··· RECORDED DATA ···

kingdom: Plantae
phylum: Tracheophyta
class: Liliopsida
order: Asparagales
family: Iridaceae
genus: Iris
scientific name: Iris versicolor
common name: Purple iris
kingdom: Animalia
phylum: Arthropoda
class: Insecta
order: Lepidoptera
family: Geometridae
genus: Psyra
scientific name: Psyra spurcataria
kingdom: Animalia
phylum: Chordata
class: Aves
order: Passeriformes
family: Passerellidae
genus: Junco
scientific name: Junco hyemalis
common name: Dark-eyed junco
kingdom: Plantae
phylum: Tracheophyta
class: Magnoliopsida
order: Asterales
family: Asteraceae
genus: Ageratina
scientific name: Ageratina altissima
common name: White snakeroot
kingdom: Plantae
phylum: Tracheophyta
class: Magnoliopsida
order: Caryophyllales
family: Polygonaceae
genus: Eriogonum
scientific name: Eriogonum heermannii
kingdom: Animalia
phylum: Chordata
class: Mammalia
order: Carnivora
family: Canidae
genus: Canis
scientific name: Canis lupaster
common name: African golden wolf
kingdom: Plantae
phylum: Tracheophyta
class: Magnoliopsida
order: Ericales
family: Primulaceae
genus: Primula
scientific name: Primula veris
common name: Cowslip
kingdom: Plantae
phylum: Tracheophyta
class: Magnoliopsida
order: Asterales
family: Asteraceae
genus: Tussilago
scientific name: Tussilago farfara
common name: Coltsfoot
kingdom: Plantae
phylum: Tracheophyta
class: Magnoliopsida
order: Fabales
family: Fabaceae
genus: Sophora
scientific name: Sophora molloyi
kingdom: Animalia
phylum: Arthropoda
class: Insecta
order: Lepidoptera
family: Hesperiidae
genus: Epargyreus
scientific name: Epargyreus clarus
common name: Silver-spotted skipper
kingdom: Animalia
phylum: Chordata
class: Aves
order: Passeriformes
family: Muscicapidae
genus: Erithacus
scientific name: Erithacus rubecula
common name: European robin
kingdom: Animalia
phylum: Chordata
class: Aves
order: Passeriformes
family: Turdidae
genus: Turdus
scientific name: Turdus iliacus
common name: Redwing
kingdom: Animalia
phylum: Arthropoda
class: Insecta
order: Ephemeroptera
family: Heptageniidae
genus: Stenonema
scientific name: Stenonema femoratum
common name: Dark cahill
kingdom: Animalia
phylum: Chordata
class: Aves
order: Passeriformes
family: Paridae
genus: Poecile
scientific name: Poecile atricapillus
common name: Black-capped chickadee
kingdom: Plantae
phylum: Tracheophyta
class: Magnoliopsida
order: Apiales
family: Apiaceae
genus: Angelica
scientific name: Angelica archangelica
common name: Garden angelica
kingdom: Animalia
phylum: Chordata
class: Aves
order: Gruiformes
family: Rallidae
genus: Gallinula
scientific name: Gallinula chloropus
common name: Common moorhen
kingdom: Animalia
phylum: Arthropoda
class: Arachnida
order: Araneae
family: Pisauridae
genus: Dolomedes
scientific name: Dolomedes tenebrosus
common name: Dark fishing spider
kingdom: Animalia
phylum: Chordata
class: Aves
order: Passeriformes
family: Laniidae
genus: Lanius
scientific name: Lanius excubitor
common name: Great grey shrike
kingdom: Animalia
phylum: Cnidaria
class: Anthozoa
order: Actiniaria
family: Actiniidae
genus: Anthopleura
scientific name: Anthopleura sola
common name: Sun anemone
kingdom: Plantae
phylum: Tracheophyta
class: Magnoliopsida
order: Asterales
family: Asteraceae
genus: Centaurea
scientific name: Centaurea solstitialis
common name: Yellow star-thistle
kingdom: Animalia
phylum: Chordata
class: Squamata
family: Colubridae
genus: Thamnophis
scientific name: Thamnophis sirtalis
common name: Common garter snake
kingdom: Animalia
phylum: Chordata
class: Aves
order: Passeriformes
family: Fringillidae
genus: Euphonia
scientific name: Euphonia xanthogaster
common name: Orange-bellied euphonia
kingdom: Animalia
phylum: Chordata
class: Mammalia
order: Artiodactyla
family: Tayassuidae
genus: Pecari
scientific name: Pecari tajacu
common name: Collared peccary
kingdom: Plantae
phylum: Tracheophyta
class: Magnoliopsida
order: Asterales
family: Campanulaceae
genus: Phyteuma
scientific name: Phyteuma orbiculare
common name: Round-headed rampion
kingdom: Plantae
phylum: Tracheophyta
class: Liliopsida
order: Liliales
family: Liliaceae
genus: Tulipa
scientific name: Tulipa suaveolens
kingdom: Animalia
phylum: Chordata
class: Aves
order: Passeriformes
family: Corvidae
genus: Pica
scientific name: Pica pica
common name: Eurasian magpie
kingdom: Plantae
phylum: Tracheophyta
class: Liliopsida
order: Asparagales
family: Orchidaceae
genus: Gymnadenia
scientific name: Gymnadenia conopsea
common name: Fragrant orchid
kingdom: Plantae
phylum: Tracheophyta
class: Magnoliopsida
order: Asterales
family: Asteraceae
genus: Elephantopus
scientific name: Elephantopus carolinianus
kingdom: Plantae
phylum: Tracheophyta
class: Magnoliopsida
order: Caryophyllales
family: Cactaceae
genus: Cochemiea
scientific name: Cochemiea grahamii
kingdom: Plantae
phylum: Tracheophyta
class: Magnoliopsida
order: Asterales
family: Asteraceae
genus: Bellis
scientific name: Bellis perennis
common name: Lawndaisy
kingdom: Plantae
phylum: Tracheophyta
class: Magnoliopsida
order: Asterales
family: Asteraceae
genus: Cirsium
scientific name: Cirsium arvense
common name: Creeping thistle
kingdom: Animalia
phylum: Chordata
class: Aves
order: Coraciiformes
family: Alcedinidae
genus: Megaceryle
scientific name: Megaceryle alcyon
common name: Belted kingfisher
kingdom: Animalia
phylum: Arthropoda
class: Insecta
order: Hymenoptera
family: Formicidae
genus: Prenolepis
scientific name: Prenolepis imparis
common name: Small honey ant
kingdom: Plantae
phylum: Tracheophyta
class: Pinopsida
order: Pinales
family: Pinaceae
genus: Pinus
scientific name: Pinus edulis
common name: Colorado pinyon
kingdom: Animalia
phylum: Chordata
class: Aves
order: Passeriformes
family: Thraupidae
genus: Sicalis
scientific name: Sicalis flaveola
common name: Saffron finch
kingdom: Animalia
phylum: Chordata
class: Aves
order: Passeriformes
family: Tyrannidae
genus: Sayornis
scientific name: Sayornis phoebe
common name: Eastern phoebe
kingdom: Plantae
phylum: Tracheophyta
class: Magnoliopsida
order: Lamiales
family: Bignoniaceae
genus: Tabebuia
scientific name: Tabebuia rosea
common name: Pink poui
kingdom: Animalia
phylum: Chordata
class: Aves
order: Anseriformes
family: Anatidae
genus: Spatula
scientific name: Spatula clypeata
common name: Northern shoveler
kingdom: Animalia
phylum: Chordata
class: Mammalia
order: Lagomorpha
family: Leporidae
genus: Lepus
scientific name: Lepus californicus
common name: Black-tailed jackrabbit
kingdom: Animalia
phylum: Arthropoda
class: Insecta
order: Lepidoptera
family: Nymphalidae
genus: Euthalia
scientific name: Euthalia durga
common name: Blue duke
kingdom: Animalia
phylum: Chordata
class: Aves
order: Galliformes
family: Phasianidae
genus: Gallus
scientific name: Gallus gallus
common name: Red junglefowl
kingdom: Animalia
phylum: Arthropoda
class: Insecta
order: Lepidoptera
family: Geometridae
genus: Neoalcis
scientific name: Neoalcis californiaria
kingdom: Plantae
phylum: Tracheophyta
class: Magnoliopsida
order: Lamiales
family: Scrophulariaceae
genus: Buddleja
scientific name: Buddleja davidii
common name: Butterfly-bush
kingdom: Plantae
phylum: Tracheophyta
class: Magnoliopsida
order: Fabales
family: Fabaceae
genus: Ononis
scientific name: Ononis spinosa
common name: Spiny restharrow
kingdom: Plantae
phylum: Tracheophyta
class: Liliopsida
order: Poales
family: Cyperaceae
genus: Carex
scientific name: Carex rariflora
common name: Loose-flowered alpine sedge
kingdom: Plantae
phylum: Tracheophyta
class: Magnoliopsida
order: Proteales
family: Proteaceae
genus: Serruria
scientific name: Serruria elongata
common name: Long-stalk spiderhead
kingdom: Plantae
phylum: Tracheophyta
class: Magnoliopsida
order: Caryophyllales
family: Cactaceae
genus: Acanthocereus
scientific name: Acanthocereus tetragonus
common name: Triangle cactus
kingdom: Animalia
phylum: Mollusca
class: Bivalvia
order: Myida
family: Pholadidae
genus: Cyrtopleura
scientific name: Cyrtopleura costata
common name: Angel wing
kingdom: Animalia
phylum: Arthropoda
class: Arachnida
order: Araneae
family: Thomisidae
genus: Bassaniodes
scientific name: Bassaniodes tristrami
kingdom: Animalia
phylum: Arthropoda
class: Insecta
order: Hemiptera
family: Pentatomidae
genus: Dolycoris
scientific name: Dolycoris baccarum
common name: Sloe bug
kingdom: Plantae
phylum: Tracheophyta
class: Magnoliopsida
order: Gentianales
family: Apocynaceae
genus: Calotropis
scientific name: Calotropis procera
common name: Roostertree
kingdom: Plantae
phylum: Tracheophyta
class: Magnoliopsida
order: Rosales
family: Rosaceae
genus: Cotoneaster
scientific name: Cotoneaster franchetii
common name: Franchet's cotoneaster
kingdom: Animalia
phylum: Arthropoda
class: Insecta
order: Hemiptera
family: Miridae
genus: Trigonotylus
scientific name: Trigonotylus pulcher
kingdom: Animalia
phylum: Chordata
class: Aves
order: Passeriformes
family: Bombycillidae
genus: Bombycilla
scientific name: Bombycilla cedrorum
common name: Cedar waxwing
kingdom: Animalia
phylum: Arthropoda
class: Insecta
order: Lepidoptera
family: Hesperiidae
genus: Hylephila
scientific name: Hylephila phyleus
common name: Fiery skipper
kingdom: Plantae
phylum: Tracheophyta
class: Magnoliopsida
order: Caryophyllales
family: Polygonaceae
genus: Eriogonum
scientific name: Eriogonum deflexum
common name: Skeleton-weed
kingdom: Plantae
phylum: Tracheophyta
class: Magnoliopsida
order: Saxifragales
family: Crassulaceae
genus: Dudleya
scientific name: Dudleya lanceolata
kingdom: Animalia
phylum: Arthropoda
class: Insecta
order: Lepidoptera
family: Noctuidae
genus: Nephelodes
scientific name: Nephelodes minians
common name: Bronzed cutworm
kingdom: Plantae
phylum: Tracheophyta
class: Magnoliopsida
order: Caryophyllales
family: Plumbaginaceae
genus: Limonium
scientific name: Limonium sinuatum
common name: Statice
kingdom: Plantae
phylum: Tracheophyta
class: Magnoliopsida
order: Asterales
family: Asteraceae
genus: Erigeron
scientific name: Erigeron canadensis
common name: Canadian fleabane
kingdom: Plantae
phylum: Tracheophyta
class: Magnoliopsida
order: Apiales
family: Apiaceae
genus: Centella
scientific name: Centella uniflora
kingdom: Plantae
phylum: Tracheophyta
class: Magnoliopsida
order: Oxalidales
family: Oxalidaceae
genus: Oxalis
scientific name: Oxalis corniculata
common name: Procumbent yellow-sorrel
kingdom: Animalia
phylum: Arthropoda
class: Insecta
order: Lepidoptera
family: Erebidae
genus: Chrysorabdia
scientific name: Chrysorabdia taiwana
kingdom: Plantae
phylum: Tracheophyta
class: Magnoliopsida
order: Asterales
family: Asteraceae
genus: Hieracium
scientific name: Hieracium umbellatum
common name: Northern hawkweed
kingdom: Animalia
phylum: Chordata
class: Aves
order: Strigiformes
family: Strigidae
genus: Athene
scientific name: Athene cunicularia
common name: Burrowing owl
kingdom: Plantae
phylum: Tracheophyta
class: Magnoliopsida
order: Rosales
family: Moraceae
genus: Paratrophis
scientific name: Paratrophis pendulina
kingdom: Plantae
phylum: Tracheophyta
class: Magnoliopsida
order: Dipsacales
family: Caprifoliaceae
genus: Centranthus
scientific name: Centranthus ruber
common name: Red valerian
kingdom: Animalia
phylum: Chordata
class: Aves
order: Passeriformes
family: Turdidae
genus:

···

» **EXERCISE AIM**: Retype the records line for line, from the first line through the line containing "scientific name: Turdus iliacus", including that line.

» **ANSWER IN FULL**:
kingdom: Plantae
phylum: Tracheophyta
class: Liliopsida
order: Asparagales
family: Iridaceae
genus: Iris
scientific name: Iris versicolor
common name: Purple iris
kingdom: Animalia
phylum: Arthropoda
class: Insecta
order: Lepidoptera
family: Geometridae
genus: Psyra
scientific name: Psyra spurcataria
kingdom: Animalia
phylum: Chordata
class: Aves
order: Passeriformes
family: Passerellidae
genus: Junco
scientific name: Junco hyemalis
common name: Dark-eyed junco
kingdom: Plantae
phylum: Tracheophyta
class: Magnoliopsida
order: Asterales
family: Asteraceae
genus: Ageratina
scientific name: Ageratina altissima
common name: White snakeroot
kingdom: Plantae
phylum: Tracheophyta
class: Magnoliopsida
order: Caryophyllales
family: Polygonaceae
genus: Eriogonum
scientific name: Eriogonum heermannii
kingdom: Animalia
phylum: Chordata
class: Mammalia
order: Carnivora
family: Canidae
genus: Canis
scientific name: Canis lupaster
common name: African golden wolf
kingdom: Plantae
phylum: Tracheophyta
class: Magnoliopsida
order: Ericales
family: Primulaceae
genus: Primula
scientific name: Primula veris
common name: Cowslip
kingdom: Plantae
phylum: Tracheophyta
class: Magnoliopsida
order: Asterales
family: Asteraceae
genus: Tussilago
scientific name: Tussilago farfara
common name: Coltsfoot
kingdom: Plantae
phylum: Tracheophyta
class: Magnoliopsida
order: Fabales
family: Fabaceae
genus: Sophora
scientific name: Sophora molloyi
kingdom: Animalia
phylum: Arthropoda
class: Insecta
order: Lepidoptera
family: Hesperiidae
genus: Epargyreus
scientific name: Epargyreus clarus
common name: Silver-spotted skipper
kingdom: Animalia
phylum: Chordata
class: Aves
order: Passeriformes
family: Muscicapidae
genus: Erithacus
scientific name: Erithacus rubecula
common name: European robin
kingdom: Animalia
phylum: Chordata
class: Aves
order: Passeriformes
family: Turdidae
genus: Turdus
scientific name: Turdus iliacus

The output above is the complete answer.